A Cuban viewpoint

“Definitely, there is a lot of improvement as far as Indian boxing is concerned at the international level. But, we still have a long way to go,” the seasoned coach, Blas Iglesias Fernandez (in pic) of Cuba, tells V. V. Subrahmanyam.

Blas Iglesias Fernandez of Cuba, who has been guiding the Indian boxers for close to two decades now with intermittent breaks, is determined to produce more medallists in the 2016 Olympics in Rio (Brazil).

The Cuban, who is the first foreign coach to be conferred the prestigious Dronacharya Award and whose services have been retained by the Indian Amateur Boxing Federation till the next Olympics, is, however, a bit puzzled at the lack of talent in the 56, 60 and 64 kg categories.

“Somehow, I am not really impressed with the quality of boxers in these categories even after witnessing so many bouts in this Senior Nationals (Hyderabad),” Fernandez said in a chat on the sidelines of the nation’s premier boxing championship. “There are not too many Referee Stopped Contests in this Nationals,” he says with a wry smile.

“Definitely, there is a lot of improvement as far as Indian boxing is concerned at the international level. But, we still have a long way to go,” the seasoned coach says. “Yes, we are already in the preparatory mode for the next Olympics and that is exactly the reason why we have decided to pick 60 best boxers — not necessarily medallists — from this Senior Nationals and train them as part of our long-term development plan,” Fernandez explains even as he takes down notes along with the chief coach G. S. Sandhu, Dronacharya I. Venkateswara Rao and other members of the key panel.

“The focus is not on quantity but on quality in our endeavour to produce champions. It is a continuous process. We need to constantly keep finding talent and nurture it in the desired manner. We have seen in some States where there is talent, there are no quality sparring partners,” the Cuban coach pointed out. “The whole idea of our approach is to ensure that there are at least three to four boxers who are as good as the top boxer in India in each category,” he emphasises.

The immensely experienced coach is also a bit disappointed that India doesn’t have the desired influence in the international boxing federation and, unfortunately, the rules keep changing to the disadvantage of the Indian boxers.

Fernandez says that as part of the plans to produce more medallists — with the World championship next year being a big test not just for the boxers but also for the coaches — the focus will be on exposure to various competitions and also instilling confidence amongst the Indian boxers. “Lack of confidence is one major worry even though many of our boxers are really good, skills and technique-wise,” he says.

What exactly are the targets he has set for himself? “Keep improving with every international event. Make a critical analysis and try to find ways and means to produce better boxers in the run-up to the next Olympics,” Fernandez says.

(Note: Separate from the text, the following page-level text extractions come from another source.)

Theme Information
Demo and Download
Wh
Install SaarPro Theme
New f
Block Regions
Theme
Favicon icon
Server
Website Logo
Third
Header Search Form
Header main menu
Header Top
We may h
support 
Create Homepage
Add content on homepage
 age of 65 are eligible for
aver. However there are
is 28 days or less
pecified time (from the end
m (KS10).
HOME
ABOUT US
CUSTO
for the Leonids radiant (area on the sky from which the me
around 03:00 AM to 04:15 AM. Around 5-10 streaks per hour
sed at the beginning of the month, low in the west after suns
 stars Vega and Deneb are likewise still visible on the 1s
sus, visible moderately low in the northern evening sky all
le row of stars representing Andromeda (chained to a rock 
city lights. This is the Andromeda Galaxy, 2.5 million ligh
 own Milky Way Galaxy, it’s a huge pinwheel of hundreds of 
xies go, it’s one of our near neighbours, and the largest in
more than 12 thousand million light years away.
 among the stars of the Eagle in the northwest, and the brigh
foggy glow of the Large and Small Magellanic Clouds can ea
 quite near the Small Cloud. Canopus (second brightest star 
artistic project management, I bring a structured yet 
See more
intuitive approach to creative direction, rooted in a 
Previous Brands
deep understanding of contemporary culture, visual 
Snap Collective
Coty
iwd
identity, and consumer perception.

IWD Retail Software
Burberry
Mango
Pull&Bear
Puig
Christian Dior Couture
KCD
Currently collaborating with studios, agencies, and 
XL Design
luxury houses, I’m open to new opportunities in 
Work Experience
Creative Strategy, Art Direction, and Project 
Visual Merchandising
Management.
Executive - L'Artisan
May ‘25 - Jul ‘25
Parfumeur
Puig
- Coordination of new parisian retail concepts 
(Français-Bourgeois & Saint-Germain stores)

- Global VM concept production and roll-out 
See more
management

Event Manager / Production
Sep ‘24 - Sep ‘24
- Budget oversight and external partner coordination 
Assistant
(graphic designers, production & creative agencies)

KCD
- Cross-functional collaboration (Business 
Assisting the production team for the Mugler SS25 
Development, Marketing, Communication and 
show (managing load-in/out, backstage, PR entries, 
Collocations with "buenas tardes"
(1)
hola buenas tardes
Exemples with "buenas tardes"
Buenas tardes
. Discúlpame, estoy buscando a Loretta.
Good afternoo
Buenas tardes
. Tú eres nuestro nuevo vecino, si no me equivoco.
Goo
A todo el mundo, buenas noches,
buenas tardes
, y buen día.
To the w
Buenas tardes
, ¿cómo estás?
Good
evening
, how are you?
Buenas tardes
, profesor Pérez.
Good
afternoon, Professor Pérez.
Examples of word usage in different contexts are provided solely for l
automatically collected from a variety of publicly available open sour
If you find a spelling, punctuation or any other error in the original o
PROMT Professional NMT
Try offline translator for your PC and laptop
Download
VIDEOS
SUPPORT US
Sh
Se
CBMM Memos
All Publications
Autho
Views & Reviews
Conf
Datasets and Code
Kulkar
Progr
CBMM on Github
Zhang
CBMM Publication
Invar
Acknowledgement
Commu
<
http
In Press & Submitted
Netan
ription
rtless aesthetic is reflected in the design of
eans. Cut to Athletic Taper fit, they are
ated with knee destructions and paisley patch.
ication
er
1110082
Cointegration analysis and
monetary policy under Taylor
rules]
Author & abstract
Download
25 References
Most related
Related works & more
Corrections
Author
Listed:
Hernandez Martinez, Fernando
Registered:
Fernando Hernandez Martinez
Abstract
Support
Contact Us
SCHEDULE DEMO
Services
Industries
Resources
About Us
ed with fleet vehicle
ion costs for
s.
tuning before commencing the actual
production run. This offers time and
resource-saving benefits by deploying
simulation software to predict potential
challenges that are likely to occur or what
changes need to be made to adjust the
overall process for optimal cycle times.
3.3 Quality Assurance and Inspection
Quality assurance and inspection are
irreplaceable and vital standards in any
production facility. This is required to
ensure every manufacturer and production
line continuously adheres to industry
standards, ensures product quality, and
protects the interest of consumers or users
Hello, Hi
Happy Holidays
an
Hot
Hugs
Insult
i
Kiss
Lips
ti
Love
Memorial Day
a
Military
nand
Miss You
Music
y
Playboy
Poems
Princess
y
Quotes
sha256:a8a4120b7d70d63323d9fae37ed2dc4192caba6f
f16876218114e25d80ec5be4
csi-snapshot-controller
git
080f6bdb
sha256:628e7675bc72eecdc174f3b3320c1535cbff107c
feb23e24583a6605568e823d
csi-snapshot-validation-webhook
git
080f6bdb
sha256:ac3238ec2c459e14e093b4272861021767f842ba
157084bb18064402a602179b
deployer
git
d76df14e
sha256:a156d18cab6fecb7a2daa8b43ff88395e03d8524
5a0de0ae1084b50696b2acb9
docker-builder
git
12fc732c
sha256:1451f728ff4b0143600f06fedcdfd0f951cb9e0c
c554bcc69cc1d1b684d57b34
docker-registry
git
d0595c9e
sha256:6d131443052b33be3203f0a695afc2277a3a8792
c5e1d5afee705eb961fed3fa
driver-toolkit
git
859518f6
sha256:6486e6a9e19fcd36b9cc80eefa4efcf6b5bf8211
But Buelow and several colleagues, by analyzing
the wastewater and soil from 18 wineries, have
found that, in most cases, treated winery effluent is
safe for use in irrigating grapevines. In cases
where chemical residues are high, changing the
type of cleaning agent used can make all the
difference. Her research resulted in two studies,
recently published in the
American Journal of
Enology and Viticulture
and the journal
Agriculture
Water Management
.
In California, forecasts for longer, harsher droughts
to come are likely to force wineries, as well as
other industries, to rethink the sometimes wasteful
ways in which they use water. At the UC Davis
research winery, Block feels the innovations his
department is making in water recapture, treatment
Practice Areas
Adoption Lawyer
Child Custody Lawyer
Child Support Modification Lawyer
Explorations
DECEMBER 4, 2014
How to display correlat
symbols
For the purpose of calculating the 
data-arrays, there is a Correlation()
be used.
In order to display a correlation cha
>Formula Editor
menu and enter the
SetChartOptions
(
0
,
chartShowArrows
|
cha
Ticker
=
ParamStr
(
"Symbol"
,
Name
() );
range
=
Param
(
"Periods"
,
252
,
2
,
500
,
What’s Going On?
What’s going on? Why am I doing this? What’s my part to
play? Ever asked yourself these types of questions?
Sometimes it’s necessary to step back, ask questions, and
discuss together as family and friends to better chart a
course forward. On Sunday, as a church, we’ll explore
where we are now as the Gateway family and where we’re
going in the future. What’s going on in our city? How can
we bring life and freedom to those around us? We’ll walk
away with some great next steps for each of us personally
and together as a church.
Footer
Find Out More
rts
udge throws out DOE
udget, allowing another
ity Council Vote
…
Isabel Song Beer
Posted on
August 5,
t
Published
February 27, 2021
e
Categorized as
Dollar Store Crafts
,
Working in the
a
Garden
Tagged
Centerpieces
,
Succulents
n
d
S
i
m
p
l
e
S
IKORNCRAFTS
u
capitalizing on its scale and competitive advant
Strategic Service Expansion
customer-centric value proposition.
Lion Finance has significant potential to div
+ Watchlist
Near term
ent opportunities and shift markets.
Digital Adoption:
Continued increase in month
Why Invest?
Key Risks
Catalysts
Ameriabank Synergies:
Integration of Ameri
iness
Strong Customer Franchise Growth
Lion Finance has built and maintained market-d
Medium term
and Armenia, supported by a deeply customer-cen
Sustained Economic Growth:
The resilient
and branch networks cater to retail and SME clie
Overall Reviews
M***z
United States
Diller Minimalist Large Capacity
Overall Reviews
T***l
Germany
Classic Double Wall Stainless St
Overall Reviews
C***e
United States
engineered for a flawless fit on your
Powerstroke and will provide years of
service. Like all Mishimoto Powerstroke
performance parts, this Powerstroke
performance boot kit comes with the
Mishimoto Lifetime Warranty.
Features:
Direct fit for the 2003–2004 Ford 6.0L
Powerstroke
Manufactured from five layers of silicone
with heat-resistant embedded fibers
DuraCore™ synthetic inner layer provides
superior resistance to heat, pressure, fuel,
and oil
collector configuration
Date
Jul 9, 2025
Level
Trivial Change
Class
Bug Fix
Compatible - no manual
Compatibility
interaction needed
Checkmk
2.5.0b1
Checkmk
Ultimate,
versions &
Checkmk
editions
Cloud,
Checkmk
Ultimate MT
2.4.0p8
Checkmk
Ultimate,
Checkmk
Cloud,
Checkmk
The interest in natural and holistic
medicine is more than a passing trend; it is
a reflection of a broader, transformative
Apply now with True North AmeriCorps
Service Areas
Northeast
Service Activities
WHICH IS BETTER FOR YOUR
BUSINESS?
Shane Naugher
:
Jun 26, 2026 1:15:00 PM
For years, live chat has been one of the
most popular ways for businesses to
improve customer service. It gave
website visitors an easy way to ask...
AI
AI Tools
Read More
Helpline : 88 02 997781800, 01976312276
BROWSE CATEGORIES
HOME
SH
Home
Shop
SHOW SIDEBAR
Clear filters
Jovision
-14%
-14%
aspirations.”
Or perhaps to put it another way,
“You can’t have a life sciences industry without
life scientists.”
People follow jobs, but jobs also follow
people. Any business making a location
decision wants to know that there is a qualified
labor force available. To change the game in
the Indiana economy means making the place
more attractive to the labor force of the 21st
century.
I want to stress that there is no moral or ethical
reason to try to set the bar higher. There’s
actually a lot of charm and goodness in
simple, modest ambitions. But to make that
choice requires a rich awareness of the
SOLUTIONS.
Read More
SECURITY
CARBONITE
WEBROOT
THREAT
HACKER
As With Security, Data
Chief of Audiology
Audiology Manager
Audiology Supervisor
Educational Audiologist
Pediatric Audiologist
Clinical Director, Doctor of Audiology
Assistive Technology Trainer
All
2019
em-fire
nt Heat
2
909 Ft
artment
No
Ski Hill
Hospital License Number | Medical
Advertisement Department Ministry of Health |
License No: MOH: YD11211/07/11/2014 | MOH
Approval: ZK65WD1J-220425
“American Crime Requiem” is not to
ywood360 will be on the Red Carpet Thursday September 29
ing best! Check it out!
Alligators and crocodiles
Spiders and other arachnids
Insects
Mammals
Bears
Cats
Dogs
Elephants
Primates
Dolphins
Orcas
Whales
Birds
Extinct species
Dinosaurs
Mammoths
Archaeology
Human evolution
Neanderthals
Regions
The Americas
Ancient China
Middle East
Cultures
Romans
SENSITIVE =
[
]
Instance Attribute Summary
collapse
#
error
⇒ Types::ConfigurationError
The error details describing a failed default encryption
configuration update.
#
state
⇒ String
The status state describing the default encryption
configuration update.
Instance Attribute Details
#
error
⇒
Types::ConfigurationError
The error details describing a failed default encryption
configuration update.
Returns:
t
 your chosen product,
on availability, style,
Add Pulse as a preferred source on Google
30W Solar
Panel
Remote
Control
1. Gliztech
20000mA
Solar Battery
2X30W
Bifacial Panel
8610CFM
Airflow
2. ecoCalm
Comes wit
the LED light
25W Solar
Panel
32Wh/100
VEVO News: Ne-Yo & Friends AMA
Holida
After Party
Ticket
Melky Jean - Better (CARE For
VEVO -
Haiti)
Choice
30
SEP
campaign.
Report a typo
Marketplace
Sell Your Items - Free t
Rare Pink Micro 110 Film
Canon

Referring to how difficult it will be for him to motivate the Indian boxers after the dismal showing in the London Olympics, the articulate coach says it was more because of some bad decisions that went against the Indians. “A couple of medals in men’s boxing would have inspired many more and given a new image to the sport itself,” he says.

On Mary Kom’s bronze medal in the recent London Olympics (the first medal by an Indian woman boxer in the Olympics), Fernandez says it is an inspirational achievement and should naturally help many girls look to the sport with a lot more respect and passion. “It is an amazing achievement by any standards,” he remarks.

The Cuban’s face turned grim when asked about the sport back home. “Yes, we were once a powerhouse in world boxing. Unfortunately, many young boxers are migrating to the U. S. Ours is a country with a small population and consequently it is very difficult to keep improving,” he signs off before jotting down some more notes at the Nationals.